將幾個海味菜擺好,又取來一瓶酒,小二點頭致意退下去。
李秀秀依然是花容失色,想想數百個乃至上千顆人頭光天化日的堆砌在一起,有些讓她感到毛骨悚然。
「方才這廝講的是不敢逃。我接著說說不能逃。」
守漢在繼位之後,便將命令通傳附近各個蠻人寨子,如果有接收逃奴的,接收一個人,便停止與該族村寨的貿易,實行鹽、鐵、布等漢人商品的禁運,同時,漢人商家也不會接受他們的各類土產。接受兩人以上的,便是攻破寨子,將寨子中男女老幼都變成官奴。試問,這樣強力的手段,有哪家蠻族敢于捋虎須?何況,漢人的好東西實在是太多了,幾處內附的村寨,得到的好處已經被鄰居們羨慕的眼珠子都要掉出來了︰可以按照漢人的標準分田地,開荒地,可以用漢人的價格買那天神的賜福,漢人喚作精鹽的便是;子弟們可以按照一甲一兵的標準參加征兵,日後便可以打仗分賞賜。
「第三,便是不願逃。」
「咿呀?還有不願逃?」李秀秀張大了小嘴,表示著自己的詫異。
「方才說過,這些人在各處做苦役,雖然苦些累些,但是可以保證吃飽,還有些辛苦錢。他如果逃了,可是連當天的飯食都沒有地方尋覓。」
三兄妹听著吳存節的講解,看著街道上那幾個正在一個燒臘攤前購買熟食的土人奴隸,似乎若有所思。
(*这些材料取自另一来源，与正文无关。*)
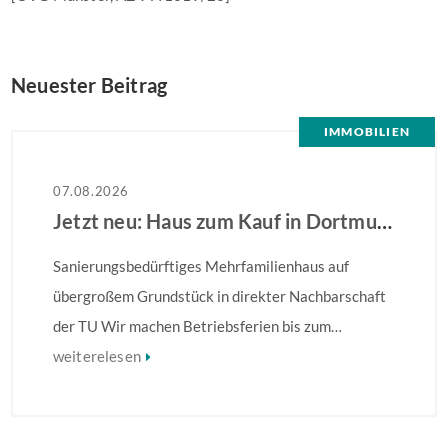
Neuester Beitrag
IMMOBILIEN
07.08.2026
Jetzt neu: Haus zum Kauf in Dortmund
Sanierungsbedürftiges Mehrfamilienhaus auf
übergroßem Grundstück in direkter Nachbarschaft
der TU Wir machen Betriebsferien bis zum
28.08.2026 – Ihre Anfrage wird ab dem 31.08.2026
weiterelesen
bearbeitet! Sanierungsbedürftiges
Mehrfamilienhaus in direkter Nachbarschaft der
TU! Besonders hervorzuheben ist die Größe des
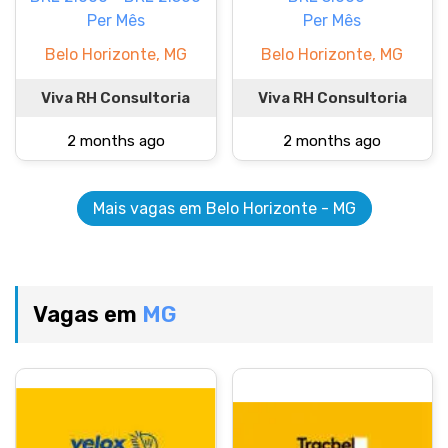
Per Mês
Per Mês
Belo Horizonte, MG
Belo Horizonte, MG
Viva RH Consultoria
Viva RH Consultoria
2 months ago
2 months ago
Mais vagas em Belo Horizonte - MG
Vagas em
MG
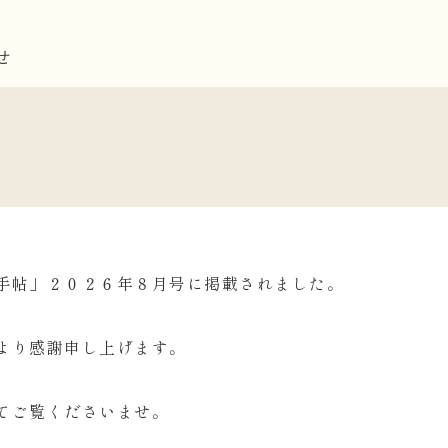
せ
手帖」２０２６年８月号に掲載されました。
より感謝申し上げます。
てご覧くださいませ。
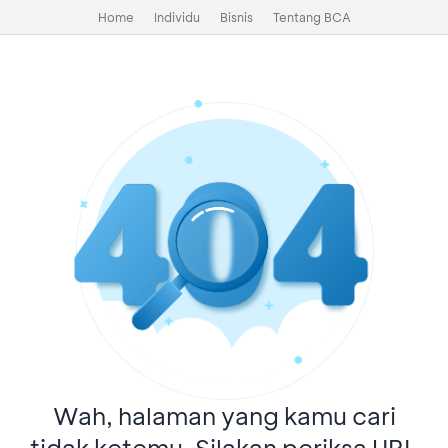
Home
Individu
Bisnis
Tentang BCA
Wah, halaman yang kamu cari
tidak ketemu. Silakan periksa URL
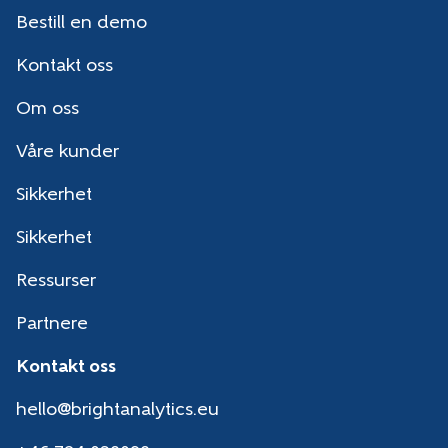
Bestill en demo
Kontakt oss
Om oss
Våre kunder
Sikkerhet
Sikkerhet
Ressurser
Partnere
Kontakt oss
hello@brightanalytics.eu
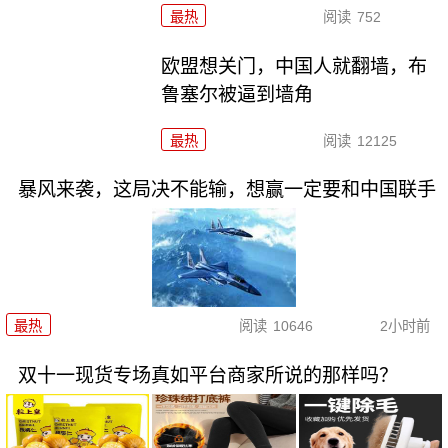
最热
阅读
752
欧盟想关门，中国人就翻墙，布
鲁塞尔被逼到墙角
最热
阅读
12125
暴风来袭，这局决不能输，想赢一定要和中国联手
最热
阅读
10646
2小时前
双十一现货专场真如平台商家所说的那样吗？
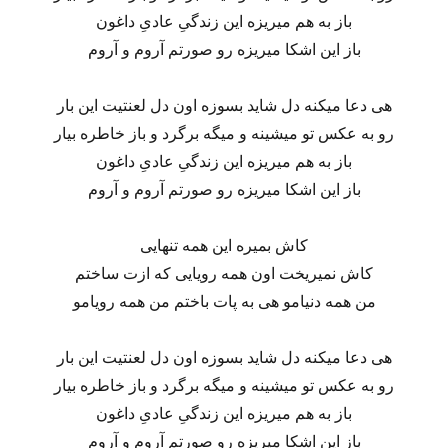
باز به هم میریزه این زندگیِ عادیِ داغون
باز این اشکا میریزه رو صورتم آروم و آروم
هی دعا میکنه دل شاید بسوزه اون دل لعنتیت این بار
رو به عکس تو میشینه و میگه برگرد و باز خاطره بیار
باز به هم میریزه این زندگیِ عادیِ داغون
باز این اشکا میریزه رو صورتم آروم و آروم
کاش بمیره این همه تنهایی
کاش نمیریخت اون همه رویایی که ازت ساختم
من همه دنیامو هی به پات باختم من همه رویامو
هی دعا میکنه دل شاید بسوزه اون دل لعنتیت این بار
رو به عکس تو میشینه و میگه برگرد و باز خاطره بیار
باز به هم میریزه این زندگیِ عادیِ داغون
باز این اشکا میریزه رو صورتم آروم و آروم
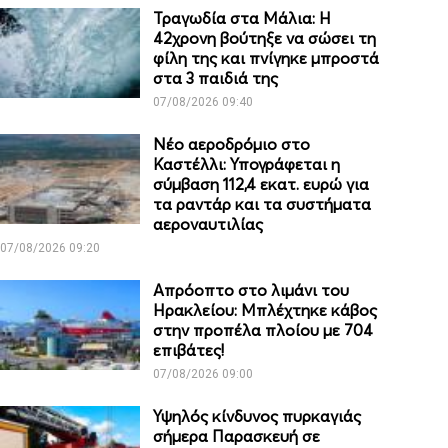
Τραγωδία στα Μάλια: Η
42χρονη βούτηξε να σώσει τη
φίλη της και πνίγηκε μπροστά
στα 3 παιδιά της
07/08/2026 09:40
Νέο αεροδρόμιο στο
Καστέλλι: Υπογράφεται η
σύμβαση 112,4 εκατ. ευρώ για
τα ραντάρ και τα συστήματα
αεροναυτιλίας
07/08/2026 09:20
Απρόοπτο στο λιμάνι του
Ηρακλείου: Μπλέχτηκε κάβος
στην προπέλα πλοίου με 704
επιβάτες!
07/08/2026 09:00
Υψηλός κίνδυνος πυρκαγιάς
σήμερα Παρασκευή σε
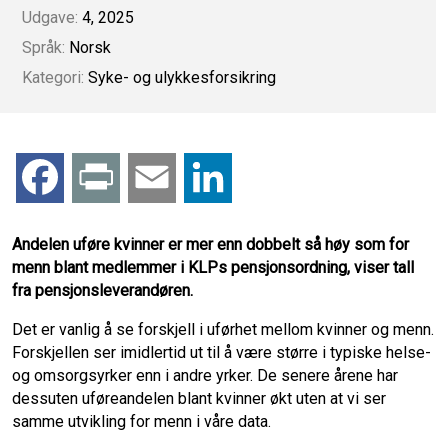
Udgave:
4, 2025
Språk:
Norsk
Kategori:
Syke- og ulykkesforsikring
F
P
E
L
a
r
m
i
Andelen uføre kvinner er mer enn dobbelt så høy som for
menn blant medlemmer i KLPs pensjonsordning, viser tall
c
i
a
n
fra pensjonsleverandøren.
e
n
i
k
Det er vanlig å se forskjell i uførhet mellom kvinner og menn.
Forskjellen ser imidlertid ut til å være større i typiske helse-
b
t
l
e
og omsorgsyrker enn i andre yrker. De senere årene har
dessuten uføreandelen blant kvinner økt uten at vi ser
o
d
samme utvikling for menn i våre data.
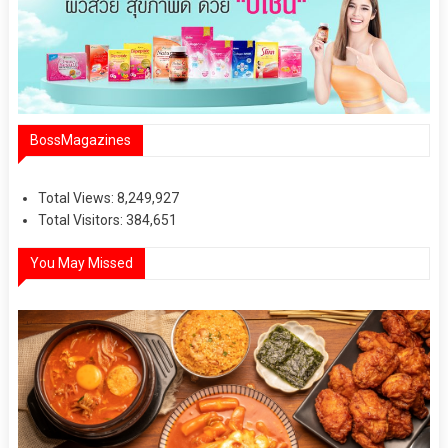
BossMagazines
Total Views:
8,249,927
Total Visitors:
384,651
You May Missed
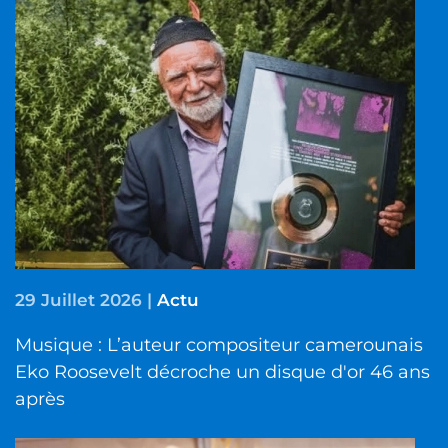
29 Juillet 2026
|
Actu
Musique : L’auteur compositeur camerounais
Eko Roosevelt décroche un disque d'or 46 ans
après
「噢!吾知之矣!」小姑娘拍手歡叫!「就好像娘屋子里養的那只鸚鵡一樣,就算是把腳鎖打開它也不會飛走的!娘的那只鸚鵡可漂亮了!是整個北京城各府里內眷們都……」
小女孩突然停住了話,阿娘已經死了,那只漂亮的鸚鵡也不知道如今在那個達官貴人的金屋之中。
「慢回身!上菜!蹭油了您!」小二的吆喝聲及時打破了尷尬。「您的水煮牛肉。慢用!」
三兄妹定楮望去,但見油汪汪的海碗里,綠的是菜,紅的是肉,白色的是蒜末,只不過,鋪在上面紅艷艷的一層,這便是吳存節說的辣椒嗎?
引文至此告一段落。